*Input data*:
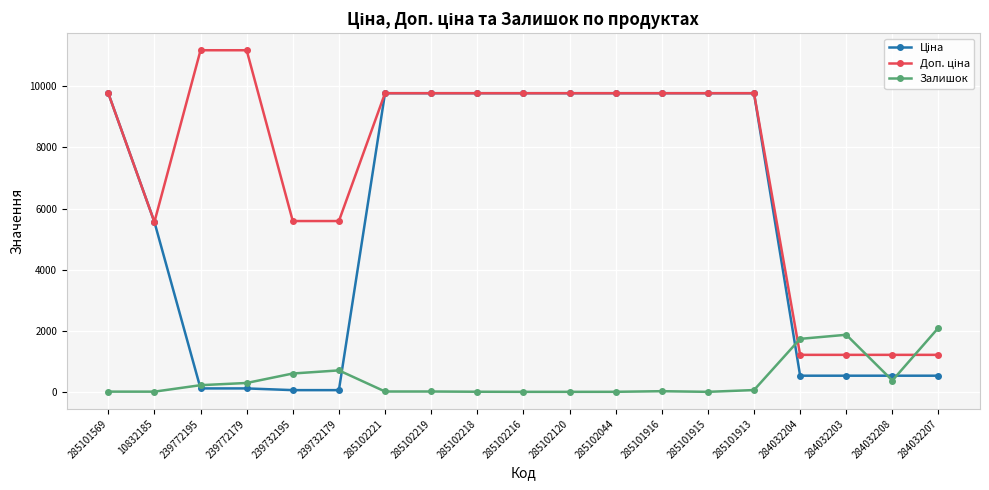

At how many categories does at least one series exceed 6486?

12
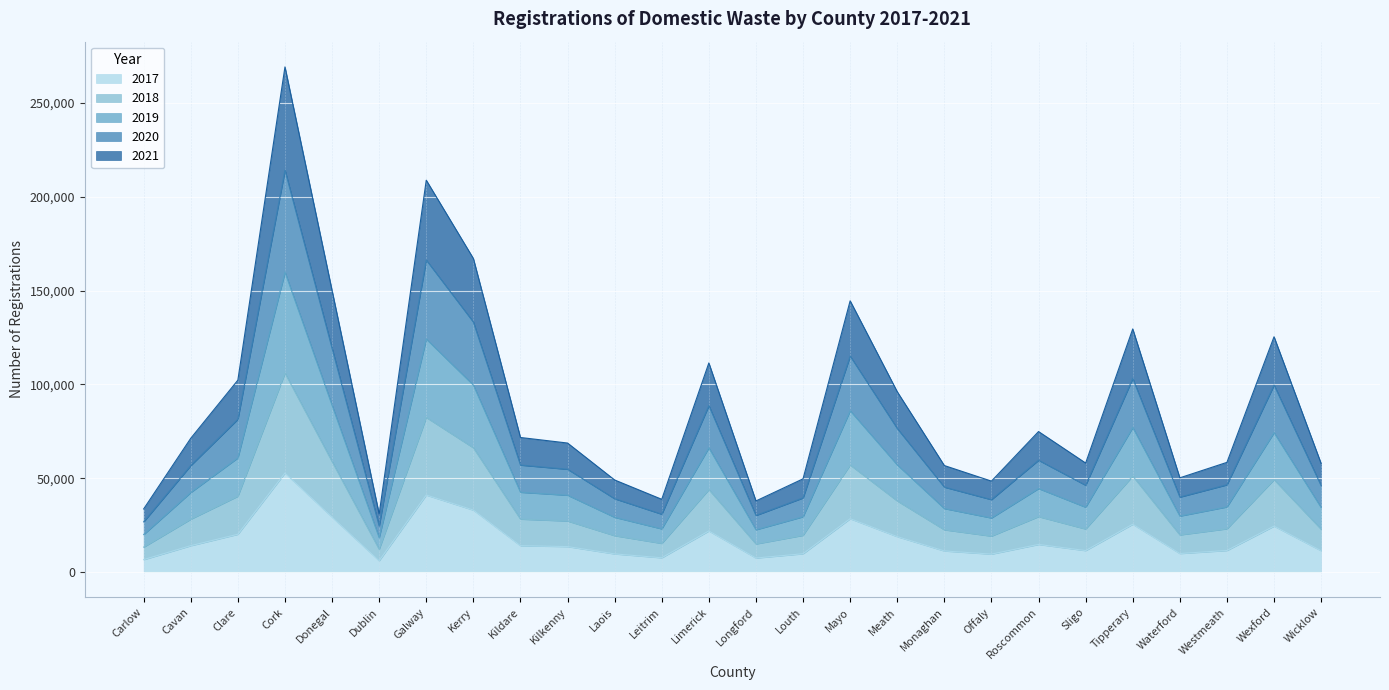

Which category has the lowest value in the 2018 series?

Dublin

*Request*: Lay out the text of every record above as a JSON list of strings, one string per line, skipping blank lines. Leave the pictures out.

*Result for this exercise*:
[
  "At how many categories does at least one series exceed 6486?",
  "12",
  "Which category has the lowest value in the 2018 series?",
  "Dublin"
]